If anyone deserves an official blessing from the United States government, why not Willie Nelson? He wrote national anthems like ''Crazy'' and ''Night Life'' and ''On the Road Again.'' He's saved Nashville from its cheesiest impulses with albums like Red Headed Stranger and Spirit and Stardust. His voice is seared on the American landscape as indelibly as the voices of Billie Holiday, Louis Armstrong, and Frank Sinatra. Besides, he's done a guest spot on King of the Hill. ''For me, Willie is what you'd imagine an elder would be like in native mythology,'' says Daniel Lanois, Teatro's producer. ''Without saying too much, he projects an aura that just makes you feel good to be around.''

But there's a fantastic irony here, too, when you think about a bunch of Beltway Babbitts squeezing into their tuxes and clinking their champagne flutes to the original Nashville outlaw, a man who's wrangled with drug laws and the Internal Revenue Service, who's crisscrossed miles of conservative highway with his beard and ponytails and beatific smile intact, who's spent a large portion of his 65 years whispering four soft, subversive words to the stress-battered American people: It's good for you.

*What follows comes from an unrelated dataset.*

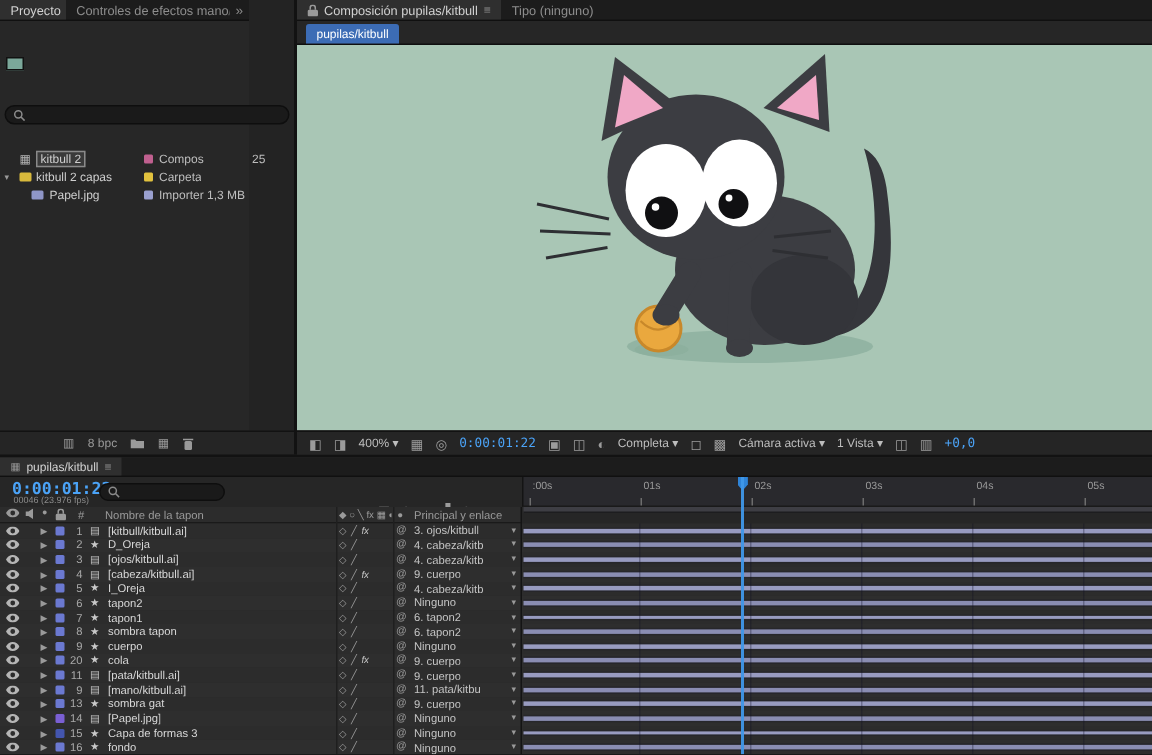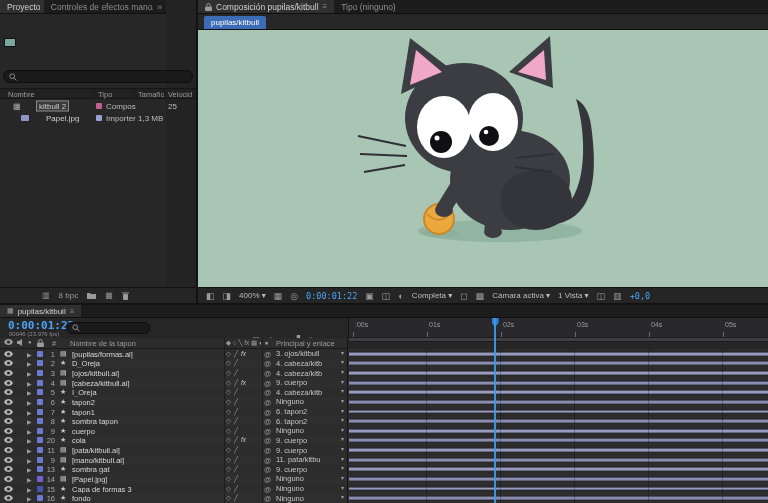"Nombre" div { html: <div> <span>Nombre</span> <span>Tipo</span> <span>Tamaño</span> <span>Velocid</span> <i></i> <i></i> <i></i> </div> -> none }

''I was doomed to go to hell by the time I was 7,'' Willie is saying, ''because I had been told that if you smoke cigarettes and drink beer you're going to hell. And by 7, I was gone.'' Thus resigned to eternal damnation, Willie came up with the only spiritual approach that made sense: There's nothing to hide, and nothing to get too upset about. ''If you get up thinkin' everything's gonna be wonderful, you're gonna find out somethin' happened that wasn't that wonderful,'' he says. ''And if you think everything's gonna be terrible, then you're gonna miss what was good. So there is a little bit of Zen in there: You shouldn't be too elated at the good things, and you shouldn't be too depressed at the bad things.'' Not since Butch Cassidy has somebody so defiant been so laid-back about it.